### Text extract
But whatever, let's concede the point, forget about the crazy metaphors for a moment and look at the actual content of Hot, Flat and Crowded. Many people have rightly seen this new greenish, pseudo-progressive tract as an ideological departure from Friedman's previous works, which were all virtually identical exercises in bald greed worship and capitalist tent-pitching. Approach- and rhetoric-wise, however, it's the same old Friedman -- a tireless social scientist whose research methods mainly include lunching, reading road signs and watching people board airplanes.

Like The World is Flat, a book borne of Friedman's stirring experience of seeing an IBM sign in the distance while golfing in Bangalore, Hot, Flat and Crowded is a book whose great insights come when Friedman golfs (on global warming allowing him more winter golf days: "I will still take advantage of it -- but I no longer think of it as something I got for free."), looks at Burger King signs (upon seeing a "nightmarish neon blur" of KFC, BK and McDonald's signs in Texas, he realizes: "We're on a fool's errand."), and reads bumper stickers (the "Osama Loves your SUV" sticker he read turns into the thesis of his "Fill 'er up with Dictators" chapter). This is Friedman's life: He flies around the world, eats pricey lunches with other rich people and draws conclusions about the future of humanity by looking out his hotel window and counting the Applebee's signs.

Friedman frequently uses a rhetorical technique that goes something like this: "I was in Dubai with the general counsel of BP last year, watching 500 Balinese textile workers get on a train, when suddenly I said to myself, ‘We need better headlights for our tri-plane.' " And off he goes. You the reader end up spending so much time wondering what Dubai, BP and all those Balinese workers have to do with the rest of the story that you don't notice that tri-planes don't have headlights. And by the time you get all that sorted out, your well-lit tri-plane is flying from chapter to chapter delivering a million geo-green pizzas to a million Noahs on a million Arks. And you give up. There's so much shit flying around the book's atmosphere that you don't notice the only action is Friedman talking to himself.

### Things to do
1: Duplicate a stretch of the records, starting at the line that has "scientific name: Chiococca alba subsp. alba" and ending after the line that has "order: Lamiales".
2: Pick up the passage on Hot, Flat and Crowded after its last sentence and keep writing it.
The records that come next bear no relation to the text.

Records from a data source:
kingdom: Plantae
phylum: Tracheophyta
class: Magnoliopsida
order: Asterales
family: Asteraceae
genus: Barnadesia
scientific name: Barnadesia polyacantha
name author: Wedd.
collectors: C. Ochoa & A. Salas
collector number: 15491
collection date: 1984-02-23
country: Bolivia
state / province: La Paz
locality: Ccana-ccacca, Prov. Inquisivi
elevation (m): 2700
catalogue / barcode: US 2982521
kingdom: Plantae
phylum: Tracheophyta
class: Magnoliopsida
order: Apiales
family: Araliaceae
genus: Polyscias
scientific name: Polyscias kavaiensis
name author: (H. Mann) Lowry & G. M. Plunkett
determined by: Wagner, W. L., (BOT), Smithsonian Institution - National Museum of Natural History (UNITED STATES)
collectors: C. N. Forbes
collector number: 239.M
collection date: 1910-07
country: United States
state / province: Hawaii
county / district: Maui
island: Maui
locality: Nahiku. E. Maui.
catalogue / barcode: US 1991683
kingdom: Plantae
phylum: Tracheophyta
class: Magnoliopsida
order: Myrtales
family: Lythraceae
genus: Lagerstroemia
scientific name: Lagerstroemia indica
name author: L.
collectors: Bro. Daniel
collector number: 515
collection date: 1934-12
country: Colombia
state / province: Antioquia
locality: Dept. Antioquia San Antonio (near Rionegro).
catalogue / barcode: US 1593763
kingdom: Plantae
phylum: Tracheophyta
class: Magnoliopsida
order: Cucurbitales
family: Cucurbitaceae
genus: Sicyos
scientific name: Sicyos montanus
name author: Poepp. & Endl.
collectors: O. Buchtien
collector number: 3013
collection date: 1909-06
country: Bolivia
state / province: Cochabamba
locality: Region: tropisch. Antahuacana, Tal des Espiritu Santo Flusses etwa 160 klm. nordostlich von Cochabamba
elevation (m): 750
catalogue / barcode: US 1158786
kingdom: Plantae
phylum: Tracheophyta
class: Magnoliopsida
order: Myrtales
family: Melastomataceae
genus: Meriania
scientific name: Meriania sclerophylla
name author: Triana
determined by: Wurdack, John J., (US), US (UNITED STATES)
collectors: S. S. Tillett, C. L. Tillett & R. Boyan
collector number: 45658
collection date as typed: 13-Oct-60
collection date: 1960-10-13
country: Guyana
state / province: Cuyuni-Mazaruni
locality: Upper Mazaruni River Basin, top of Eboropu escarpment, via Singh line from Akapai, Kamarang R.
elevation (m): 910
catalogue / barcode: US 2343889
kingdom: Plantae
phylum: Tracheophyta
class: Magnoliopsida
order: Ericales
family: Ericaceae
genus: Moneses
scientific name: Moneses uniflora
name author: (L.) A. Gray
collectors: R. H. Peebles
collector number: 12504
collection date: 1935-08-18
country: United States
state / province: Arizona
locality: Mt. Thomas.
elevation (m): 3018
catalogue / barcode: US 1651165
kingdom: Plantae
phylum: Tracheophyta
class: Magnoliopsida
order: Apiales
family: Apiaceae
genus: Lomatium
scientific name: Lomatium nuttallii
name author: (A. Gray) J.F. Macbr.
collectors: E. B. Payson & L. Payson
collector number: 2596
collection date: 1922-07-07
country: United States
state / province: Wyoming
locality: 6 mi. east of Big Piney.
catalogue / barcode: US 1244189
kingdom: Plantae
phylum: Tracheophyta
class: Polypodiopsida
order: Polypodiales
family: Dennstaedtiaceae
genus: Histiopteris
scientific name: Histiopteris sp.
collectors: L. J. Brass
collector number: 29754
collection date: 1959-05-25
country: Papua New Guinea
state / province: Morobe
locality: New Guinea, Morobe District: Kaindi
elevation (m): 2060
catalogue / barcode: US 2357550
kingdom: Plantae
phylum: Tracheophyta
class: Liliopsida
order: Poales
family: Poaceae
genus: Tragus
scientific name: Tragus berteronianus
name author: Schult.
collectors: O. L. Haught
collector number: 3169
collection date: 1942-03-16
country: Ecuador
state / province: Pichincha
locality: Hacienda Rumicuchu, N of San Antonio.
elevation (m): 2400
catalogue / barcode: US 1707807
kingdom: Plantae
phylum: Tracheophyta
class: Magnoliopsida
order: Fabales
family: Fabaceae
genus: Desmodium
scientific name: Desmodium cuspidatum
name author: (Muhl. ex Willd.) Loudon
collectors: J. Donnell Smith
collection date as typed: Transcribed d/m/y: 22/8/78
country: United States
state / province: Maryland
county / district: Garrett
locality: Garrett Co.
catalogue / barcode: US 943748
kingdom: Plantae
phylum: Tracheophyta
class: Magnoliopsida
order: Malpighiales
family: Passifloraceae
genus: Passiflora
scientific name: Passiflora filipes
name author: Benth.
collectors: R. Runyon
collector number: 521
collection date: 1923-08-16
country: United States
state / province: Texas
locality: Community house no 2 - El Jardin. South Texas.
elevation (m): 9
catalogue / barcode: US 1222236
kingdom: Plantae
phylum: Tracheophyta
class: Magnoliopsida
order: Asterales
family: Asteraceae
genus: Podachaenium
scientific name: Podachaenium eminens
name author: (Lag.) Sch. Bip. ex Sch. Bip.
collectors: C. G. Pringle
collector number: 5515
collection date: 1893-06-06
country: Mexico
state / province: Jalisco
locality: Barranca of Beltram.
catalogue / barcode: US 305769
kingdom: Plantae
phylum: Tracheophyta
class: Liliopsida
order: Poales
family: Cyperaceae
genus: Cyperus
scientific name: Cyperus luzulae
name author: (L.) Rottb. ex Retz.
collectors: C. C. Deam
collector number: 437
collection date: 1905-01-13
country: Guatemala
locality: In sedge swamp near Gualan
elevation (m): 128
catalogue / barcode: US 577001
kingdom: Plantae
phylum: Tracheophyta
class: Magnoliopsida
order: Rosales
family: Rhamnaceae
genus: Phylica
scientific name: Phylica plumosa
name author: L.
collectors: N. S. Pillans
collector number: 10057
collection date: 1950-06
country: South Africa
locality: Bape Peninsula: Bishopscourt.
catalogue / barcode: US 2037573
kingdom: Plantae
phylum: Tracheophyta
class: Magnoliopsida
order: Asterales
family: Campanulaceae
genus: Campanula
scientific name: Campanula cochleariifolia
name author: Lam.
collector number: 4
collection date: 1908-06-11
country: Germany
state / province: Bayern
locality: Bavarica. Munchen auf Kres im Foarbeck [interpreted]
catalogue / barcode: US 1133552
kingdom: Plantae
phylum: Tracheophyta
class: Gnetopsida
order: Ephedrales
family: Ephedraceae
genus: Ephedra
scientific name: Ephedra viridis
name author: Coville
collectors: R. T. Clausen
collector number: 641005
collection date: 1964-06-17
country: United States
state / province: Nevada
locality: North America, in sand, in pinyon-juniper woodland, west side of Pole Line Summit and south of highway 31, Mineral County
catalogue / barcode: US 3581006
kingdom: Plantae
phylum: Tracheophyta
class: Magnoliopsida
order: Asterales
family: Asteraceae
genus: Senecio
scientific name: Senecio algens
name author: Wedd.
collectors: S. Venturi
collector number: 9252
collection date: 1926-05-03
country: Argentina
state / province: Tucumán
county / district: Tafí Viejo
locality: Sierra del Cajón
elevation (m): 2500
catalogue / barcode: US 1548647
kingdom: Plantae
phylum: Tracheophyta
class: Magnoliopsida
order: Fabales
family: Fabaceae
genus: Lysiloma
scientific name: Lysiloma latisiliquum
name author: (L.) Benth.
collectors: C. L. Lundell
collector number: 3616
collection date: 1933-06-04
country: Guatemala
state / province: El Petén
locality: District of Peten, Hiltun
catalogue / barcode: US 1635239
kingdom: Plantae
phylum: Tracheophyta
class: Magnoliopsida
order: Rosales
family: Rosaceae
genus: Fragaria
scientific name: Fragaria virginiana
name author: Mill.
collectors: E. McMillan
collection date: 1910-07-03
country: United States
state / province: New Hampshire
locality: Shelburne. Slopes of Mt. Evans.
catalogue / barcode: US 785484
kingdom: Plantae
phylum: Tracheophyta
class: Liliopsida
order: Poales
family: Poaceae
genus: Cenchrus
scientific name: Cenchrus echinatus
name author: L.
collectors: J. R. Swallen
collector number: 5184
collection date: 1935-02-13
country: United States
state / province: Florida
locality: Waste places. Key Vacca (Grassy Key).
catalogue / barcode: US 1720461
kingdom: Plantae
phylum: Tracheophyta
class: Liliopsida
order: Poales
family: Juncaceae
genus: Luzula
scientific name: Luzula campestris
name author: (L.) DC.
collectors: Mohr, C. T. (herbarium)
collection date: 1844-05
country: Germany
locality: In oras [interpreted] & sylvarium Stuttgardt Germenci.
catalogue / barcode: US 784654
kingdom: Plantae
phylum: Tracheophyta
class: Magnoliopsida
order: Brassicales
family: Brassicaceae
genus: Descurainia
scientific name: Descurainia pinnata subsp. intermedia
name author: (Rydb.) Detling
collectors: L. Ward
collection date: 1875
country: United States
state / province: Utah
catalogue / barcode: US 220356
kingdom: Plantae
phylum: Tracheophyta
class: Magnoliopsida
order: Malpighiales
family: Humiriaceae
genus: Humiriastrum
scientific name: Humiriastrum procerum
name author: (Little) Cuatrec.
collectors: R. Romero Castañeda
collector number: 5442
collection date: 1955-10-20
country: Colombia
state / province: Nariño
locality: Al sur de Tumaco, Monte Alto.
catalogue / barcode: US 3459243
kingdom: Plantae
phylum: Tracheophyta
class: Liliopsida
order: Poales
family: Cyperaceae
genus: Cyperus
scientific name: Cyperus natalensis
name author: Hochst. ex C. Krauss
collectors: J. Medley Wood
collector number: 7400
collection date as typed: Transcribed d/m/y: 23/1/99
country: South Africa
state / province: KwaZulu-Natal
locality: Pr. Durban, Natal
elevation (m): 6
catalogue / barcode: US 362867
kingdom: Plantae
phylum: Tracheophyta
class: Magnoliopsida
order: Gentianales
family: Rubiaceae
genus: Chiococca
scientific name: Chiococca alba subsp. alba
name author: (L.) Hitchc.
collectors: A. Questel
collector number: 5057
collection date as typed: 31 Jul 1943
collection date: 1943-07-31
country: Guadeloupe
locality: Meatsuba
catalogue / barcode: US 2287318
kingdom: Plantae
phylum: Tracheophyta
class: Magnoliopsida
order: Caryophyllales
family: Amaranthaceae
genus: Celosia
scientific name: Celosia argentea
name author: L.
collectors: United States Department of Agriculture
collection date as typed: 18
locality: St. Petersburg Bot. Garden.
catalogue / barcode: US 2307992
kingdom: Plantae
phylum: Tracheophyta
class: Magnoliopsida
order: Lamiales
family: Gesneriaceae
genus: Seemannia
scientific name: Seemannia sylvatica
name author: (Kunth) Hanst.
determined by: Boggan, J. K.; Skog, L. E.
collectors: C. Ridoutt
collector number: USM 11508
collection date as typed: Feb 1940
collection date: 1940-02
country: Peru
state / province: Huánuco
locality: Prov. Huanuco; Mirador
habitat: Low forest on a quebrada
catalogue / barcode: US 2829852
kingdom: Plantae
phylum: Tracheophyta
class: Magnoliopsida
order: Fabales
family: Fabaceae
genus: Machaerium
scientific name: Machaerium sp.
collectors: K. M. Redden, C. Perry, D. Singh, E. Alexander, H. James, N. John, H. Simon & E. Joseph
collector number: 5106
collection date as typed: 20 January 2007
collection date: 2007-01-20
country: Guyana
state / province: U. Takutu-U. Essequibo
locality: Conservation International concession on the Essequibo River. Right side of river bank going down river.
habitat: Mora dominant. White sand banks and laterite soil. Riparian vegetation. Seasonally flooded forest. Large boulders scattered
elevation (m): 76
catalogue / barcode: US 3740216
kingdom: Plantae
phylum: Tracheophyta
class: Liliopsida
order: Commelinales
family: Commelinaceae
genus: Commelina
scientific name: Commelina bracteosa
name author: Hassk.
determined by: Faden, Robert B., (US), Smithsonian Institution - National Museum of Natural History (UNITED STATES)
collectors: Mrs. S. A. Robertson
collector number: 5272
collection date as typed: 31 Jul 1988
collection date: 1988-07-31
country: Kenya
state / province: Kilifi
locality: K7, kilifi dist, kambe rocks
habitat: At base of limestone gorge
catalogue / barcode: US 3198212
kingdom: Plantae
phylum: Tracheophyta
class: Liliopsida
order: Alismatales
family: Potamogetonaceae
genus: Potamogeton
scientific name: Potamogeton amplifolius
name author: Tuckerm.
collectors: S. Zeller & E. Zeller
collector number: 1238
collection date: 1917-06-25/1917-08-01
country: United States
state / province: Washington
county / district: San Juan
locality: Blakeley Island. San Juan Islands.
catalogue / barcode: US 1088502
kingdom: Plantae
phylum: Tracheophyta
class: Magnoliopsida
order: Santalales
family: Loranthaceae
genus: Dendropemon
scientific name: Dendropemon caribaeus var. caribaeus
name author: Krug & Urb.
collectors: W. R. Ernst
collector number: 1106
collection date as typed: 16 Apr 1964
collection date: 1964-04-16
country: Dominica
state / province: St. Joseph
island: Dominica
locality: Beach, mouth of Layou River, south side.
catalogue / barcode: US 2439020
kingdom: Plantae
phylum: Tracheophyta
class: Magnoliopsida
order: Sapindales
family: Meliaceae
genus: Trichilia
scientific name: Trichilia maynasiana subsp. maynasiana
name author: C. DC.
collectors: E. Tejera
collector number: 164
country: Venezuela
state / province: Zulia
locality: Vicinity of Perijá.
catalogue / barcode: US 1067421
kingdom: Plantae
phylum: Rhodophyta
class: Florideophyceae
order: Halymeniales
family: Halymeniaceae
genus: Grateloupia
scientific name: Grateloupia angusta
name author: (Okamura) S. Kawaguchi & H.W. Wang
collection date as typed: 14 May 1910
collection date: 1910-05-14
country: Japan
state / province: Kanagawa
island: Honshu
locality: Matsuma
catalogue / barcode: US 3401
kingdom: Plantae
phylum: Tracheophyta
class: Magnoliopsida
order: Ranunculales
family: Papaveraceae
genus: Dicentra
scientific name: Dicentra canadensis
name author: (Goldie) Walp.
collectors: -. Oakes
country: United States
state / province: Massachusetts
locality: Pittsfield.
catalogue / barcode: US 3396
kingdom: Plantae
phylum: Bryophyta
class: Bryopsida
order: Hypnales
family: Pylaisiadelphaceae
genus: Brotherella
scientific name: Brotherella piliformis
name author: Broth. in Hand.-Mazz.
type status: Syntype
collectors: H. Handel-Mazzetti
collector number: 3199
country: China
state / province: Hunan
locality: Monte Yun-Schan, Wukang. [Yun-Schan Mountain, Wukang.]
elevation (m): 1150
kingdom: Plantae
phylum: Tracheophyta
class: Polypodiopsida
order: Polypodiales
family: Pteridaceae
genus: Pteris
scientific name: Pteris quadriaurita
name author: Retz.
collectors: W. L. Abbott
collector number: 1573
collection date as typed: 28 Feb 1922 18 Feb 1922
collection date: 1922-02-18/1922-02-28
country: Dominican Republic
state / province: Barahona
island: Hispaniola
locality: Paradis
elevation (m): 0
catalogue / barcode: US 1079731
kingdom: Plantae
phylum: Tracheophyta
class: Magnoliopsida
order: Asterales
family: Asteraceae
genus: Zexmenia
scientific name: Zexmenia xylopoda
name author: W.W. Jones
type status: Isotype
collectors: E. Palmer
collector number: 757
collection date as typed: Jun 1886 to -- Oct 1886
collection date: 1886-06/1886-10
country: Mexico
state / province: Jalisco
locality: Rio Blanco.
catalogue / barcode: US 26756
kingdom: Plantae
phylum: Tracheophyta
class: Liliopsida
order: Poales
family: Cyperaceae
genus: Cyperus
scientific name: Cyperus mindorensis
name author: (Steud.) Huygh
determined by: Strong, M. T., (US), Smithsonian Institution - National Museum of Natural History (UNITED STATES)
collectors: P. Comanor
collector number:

### Final answers
1:
scientific name: Chiococca alba subsp. alba
name author: (L.) Hitchc.
collectors: A. Questel
collector number: 5057
collection date as typed: 31 Jul 1943
collection date: 1943-07-31
country: Guadeloupe
locality: Meatsuba
catalogue / barcode: US 2287318
kingdom: Plantae
phylum: Tracheophyta
class: Magnoliopsida
order: Caryophyllales
family: Amaranthaceae
genus: Celosia
scientific name: Celosia argentea
name author: L.
collectors: United States Department of Agriculture
collection date as typed: 18
locality: St. Petersburg Bot. Garden.
catalogue / barcode: US 2307992
kingdom: Plantae
phylum: Tracheophyta
class: Magnoliopsida
order: Lamiales

2:
In The World is Flat, the key action scene of the book comes when Friedman experiences his pseudo-epiphany about the Flat world while talking with himself in front of InfoSys CEO Nandan Nilekani. In Hot, Flat and Crowded, the money shot comes when Friedman starts doodling on a napkin over lunch with Moisés Naím, editor of Foreign Policy magazine. The pre-lunching Friedman starts drawing, and the wisdom just comes pouring out:

I laid out my napkin and drew a graph showing how there seemed to be a rough correlation between the price of oil, between 1975 and 2005, and the pace of freedom in oil-producing states during those same years.

Friedman then draws his napkin-graph, and much to the pundit's surprise, it turns out that there is almost an exact correlation between high oil prices and "unfreedom"! The graph contains two lines, one showing a rising-and-then-descending slope of "freedom," and one showing a descending-and-then-rising course of oil prices.

Friedman plots exactly four points on the graph over the course of those 30 years. In 1989, as oil prices are falling, Friedman writes, "Berlin Wall Torn Down." In 1993, again as oil prices are low, he writes, "Nigeria Privatizes First Oil Field." 1997, oil prices still low, "Iran Calls for Dialogue of Civilizations." Then, finally, 2005, a year of high oil prices: "Iran Calls for Israel's destruction."

Take a look for yourself: I looked at this and thought: "Gosh, what a neat trick!" Then I sat down and drew up my own graph, called "Size of Valerie Bertinelli's Ass, 1985-2008 Versus Happiness." It turns out that there is an almost exact correlation! Note the four points on the graph:

graph1.jpg

1990: Release of Miller's Crossing

1996-97: Crabs

2001: Ate bad tuna fish sandwich at Times Square Blimpie; felt sick.

2008: Barack Obama elected

That was so much fun, I drew another one! This one is called "American Pork Belly Prices Versus What Midgets Think About Australia 1972-2002." 

graph2.jpg

Or how about this one, called "Number of One-Eyed Retarded Flies in the State of North Carolina Versus Likelihood of Nuclear Combat on Indian Subcontinent."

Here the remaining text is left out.